START DATA FOR THIS TASK

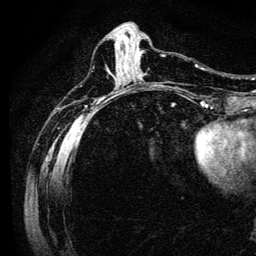
Breast MRI (dynamic contrast-enhanced), one axial slice; position 40 of 134 along the scan axis; cropped to one breast; dynamic contrast-enhanced series, time point 2 of 6 at this slice position (early post-contrast); 3 T; TE 4.7 ms, TR 9 ms; 1.2 mm slice thickness; 256 × 256 image matrix. Female patient.
Annotated regions visible in this slice (semi-automatic segmentation, software-assisted and operator-edited):
- enhancing-tissue mask used for the functional tumour volume (all voxels passing the contrast-enhancement thresholds inside the analysis volume; usually the tumour): bounding box (x1, y1, x2, y2) in pixels: (117, 41, 139, 49)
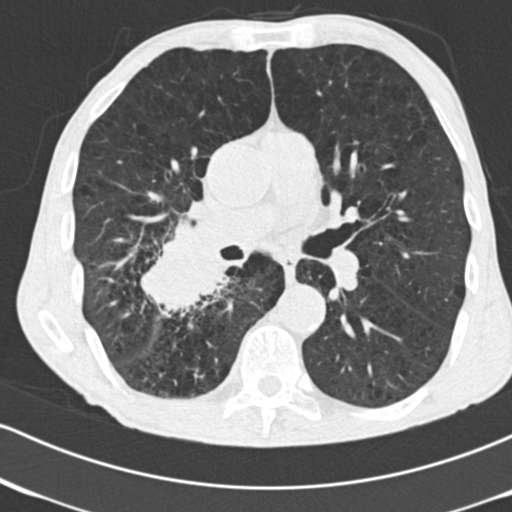
Low-dose screening chest CT, axial slice; second annual screen; lung window (W 1500 / L -600 HU); 2 mm slice thickness; 512 × 512 image matrix. Male, age 64 years at enrolment. Current smoker at enrolment.
Lesion marked by an expert reader, bounding box (x1, y1, x2, y2) in pixels: (131, 230, 239, 329). Reader record for this screening exam (exam-level; its link to the box is not recorded): non-calcified nodule or mass ≥4 mm, 52 × 37 mm, spiculated (stellate) margins, soft tissue attenuation, pre-existing on the prior screen: no. Official screen result: positive, other. Lung cancer was diagnosed 28 days after this screen: adenocarcinoma, NOS, right lower lobe, stage IV (AJCC 6th edition), 60 mm at pathology.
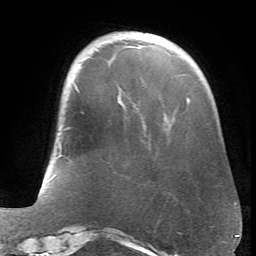
Breast MRI (dynamic contrast-enhanced), one axial slice; position 17 of 66 along the scan axis; cropped to one breast; dynamic contrast-enhanced series, time point 2 of 6 at this slice position (early post-contrast); 1.5 T; TE 4.1 ms, TR 8.4 ms; 2.4 mm slice thickness; 256 × 256 image matrix. Female patient.
Annotated regions visible in this slice (semi-automatic segmentation, software-assisted and operator-edited):
- enhancing-tissue mask used for the functional tumour volume (all voxels passing the contrast-enhancement thresholds inside the analysis volume; usually the tumour): box from (x=74, y=82) to (x=190, y=101) px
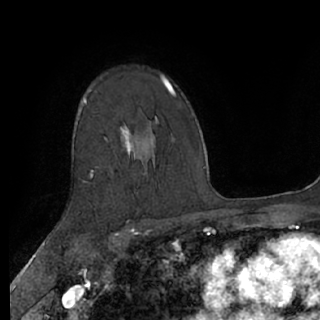
Breast MRI (dynamic contrast-enhanced), one axial slice. Position 47 of 76 along the scan axis. Cropped to one breast. Dynamic contrast-enhanced series, time point 2 of 7 at this slice position (early post-contrast). 1.5 T. TE 3 ms, TR 6.2 ms. 2.4 mm slice thickness. 320 × 320 image matrix. Female patient.
Outlined on this slice (semi-automatic segmentation, software-assisted and operator-edited):
- enhancing-tissue mask used for the functional tumour volume (all voxels passing the contrast-enhancement thresholds inside the analysis volume; usually the tumour): bounding box <84,101,134,179> (left, top, right, bottom; pixels)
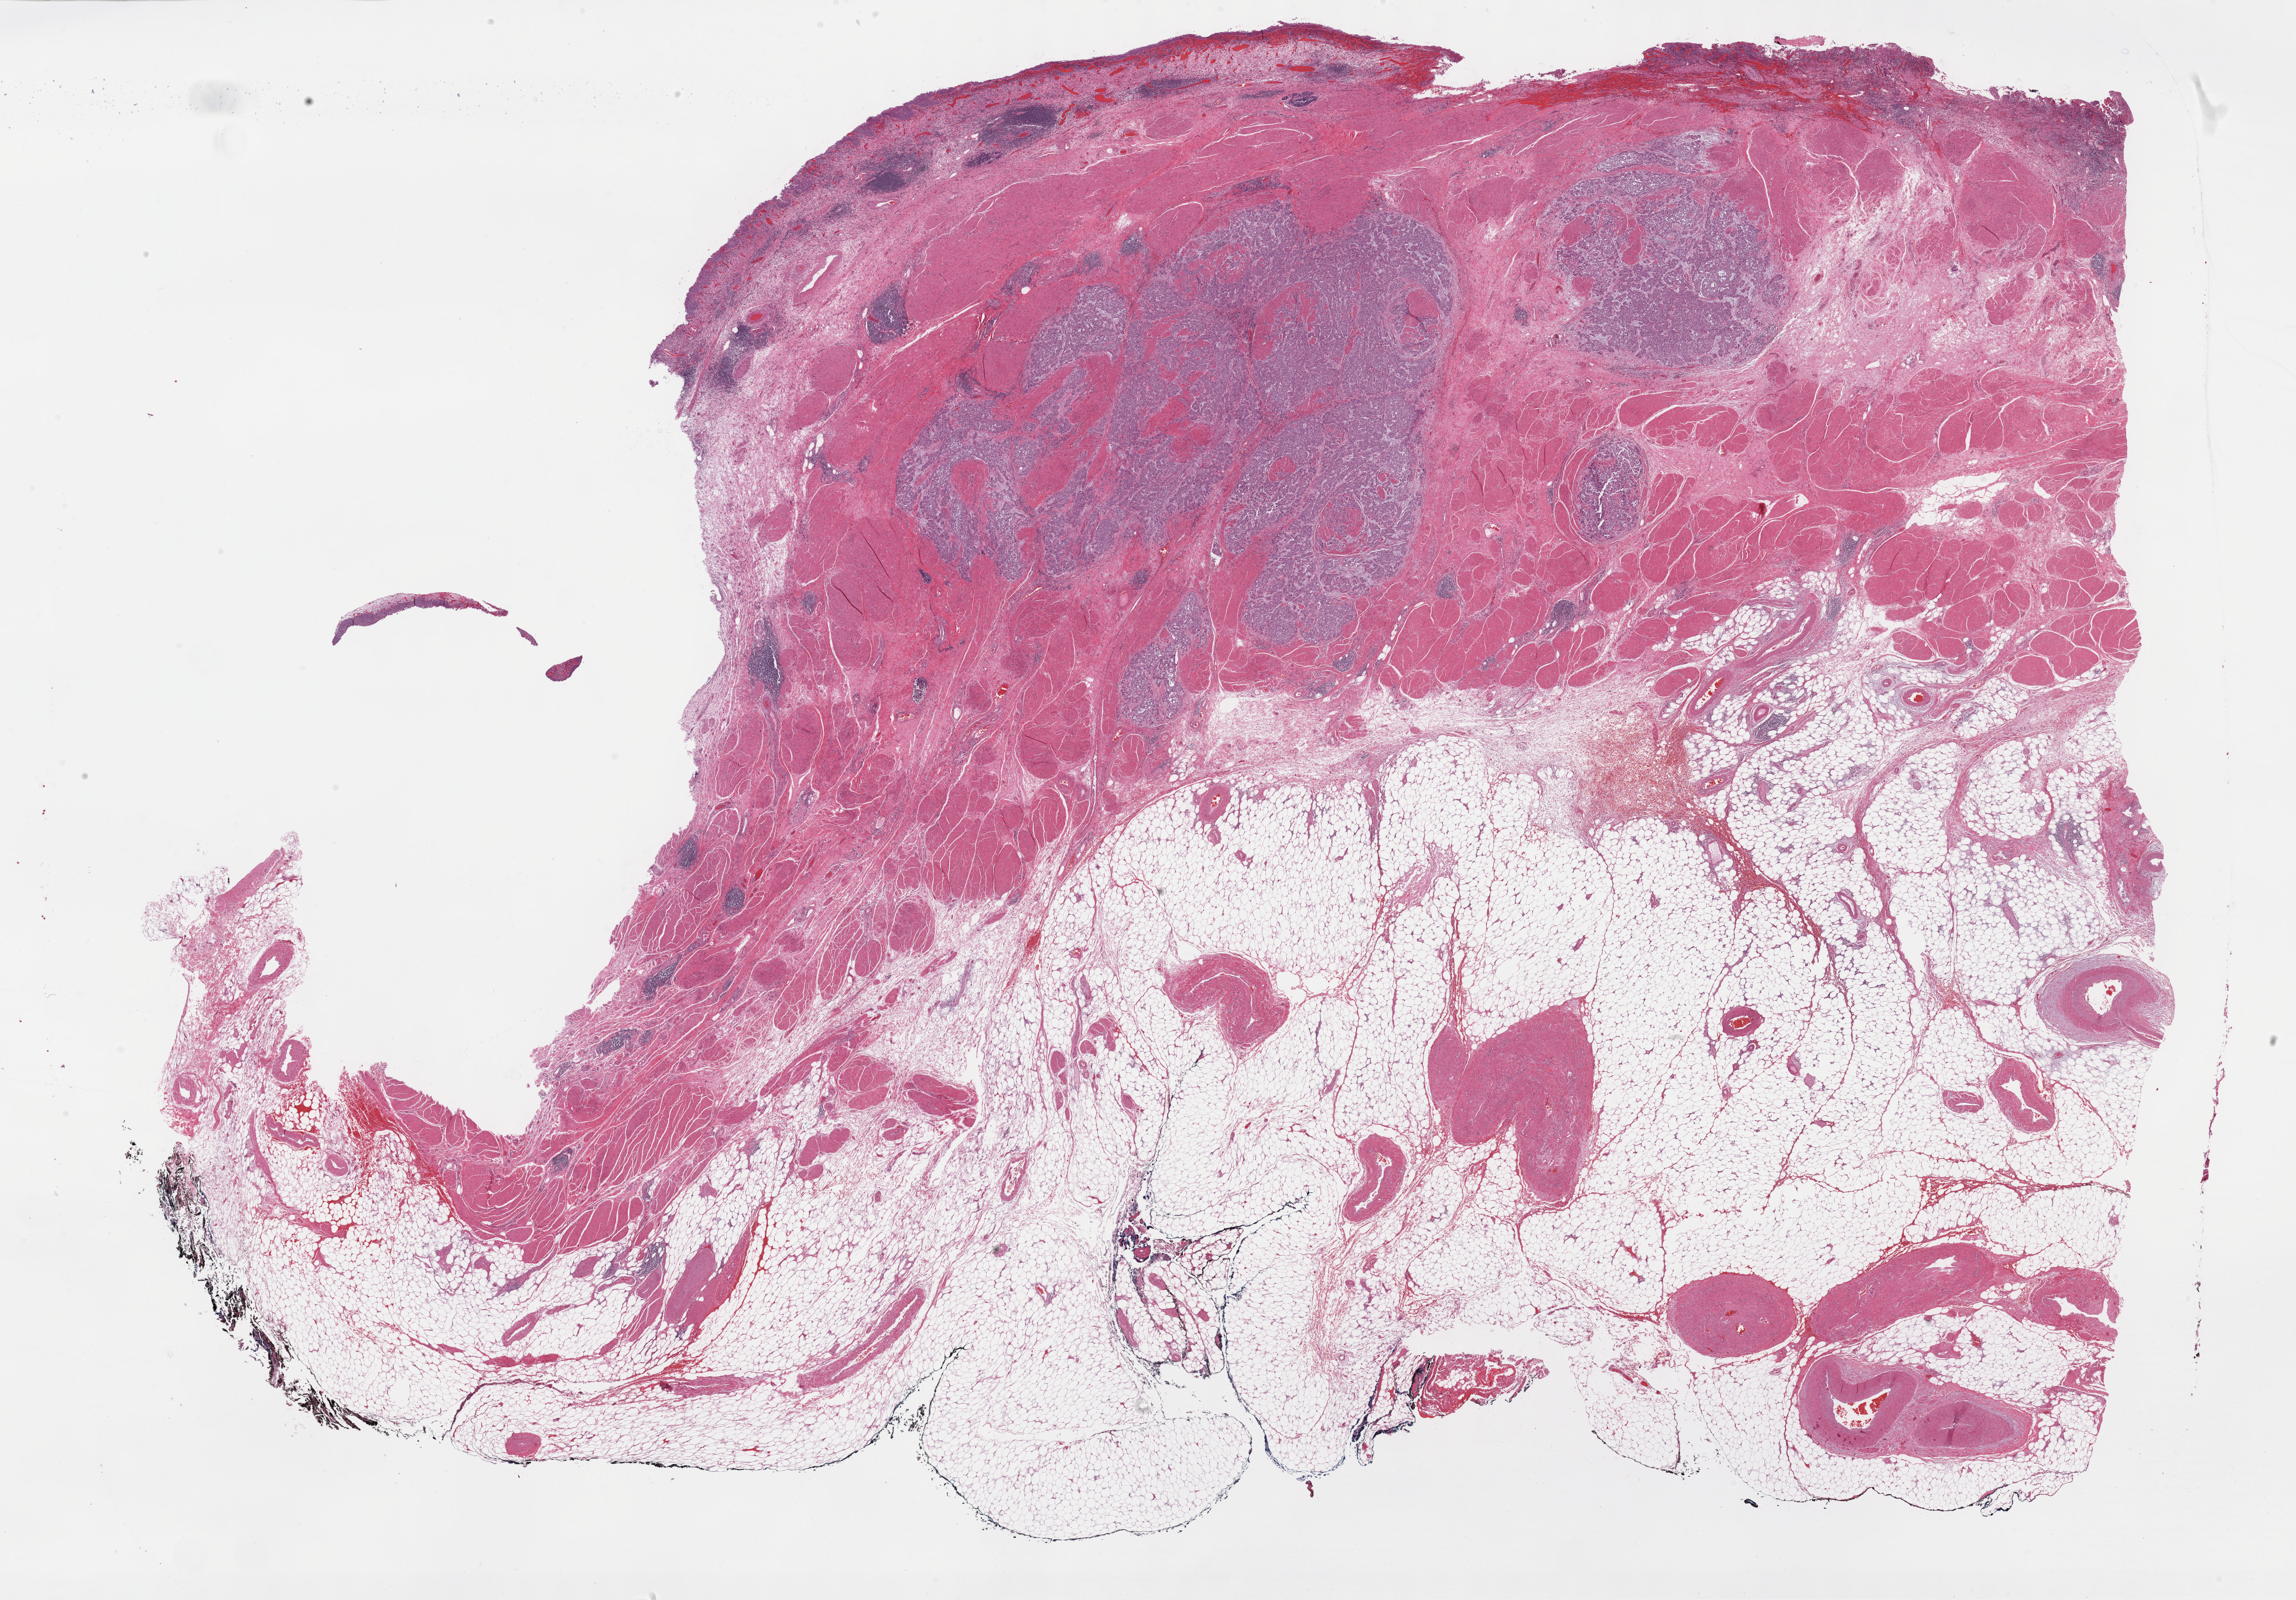
Whole-slide histology image, H&E, whole scanned area (about 31.7 x 22.1 mm, slide scanned at 40x) shown as a low-resolution overview. Formalin-fixed paraffin-embedded (FFPE) diagnostic section. Bladder, primary tumour sample. Male patient; age at initial diagnosis 61 years. Histologic grade: high grade.
Lymph nodes positive (case pathology): 5 of 24 examined. AJCC pathologic stage: IV. Diagnosis: Transitional cell carcinoma (posterior wall of bladder).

END DATA FOR THIS TASK

TASK ITEM — Copy out each line of the records where the word "early" appears.

SOLUTION FOR THIS TASK —
Breast MRI (dynamic contrast-enhanced), one axial slice; position 40 of 134 along the scan axis; cropped to one breast; dynamic contrast-enhanced series, time point 2 of 6 at this slice position (early post-contrast); 3 T; TE 4.7 ms, TR 9 ms; 1.2 mm slice thickness; 256 × 256 image matrix. Female patient.
Breast MRI (dynamic contrast-enhanced), one axial slice; position 17 of 66 along the scan axis; cropped to one breast; dynamic contrast-enhanced series, time point 2 of 6 at this slice position (early post-contrast); 1.5 T; TE 4.1 ms, TR 8.4 ms; 2.4 mm slice thickness; 256 × 256 image matrix. Female patient.
Breast MRI (dynamic contrast-enhanced), one axial slice. Position 47 of 76 along the scan axis. Cropped to one breast. Dynamic contrast-enhanced series, time point 2 of 7 at this slice position (early post-contrast). 1.5 T. TE 3 ms, TR 6.2 ms. 2.4 mm slice thickness. 320 × 320 image matrix. Female patient.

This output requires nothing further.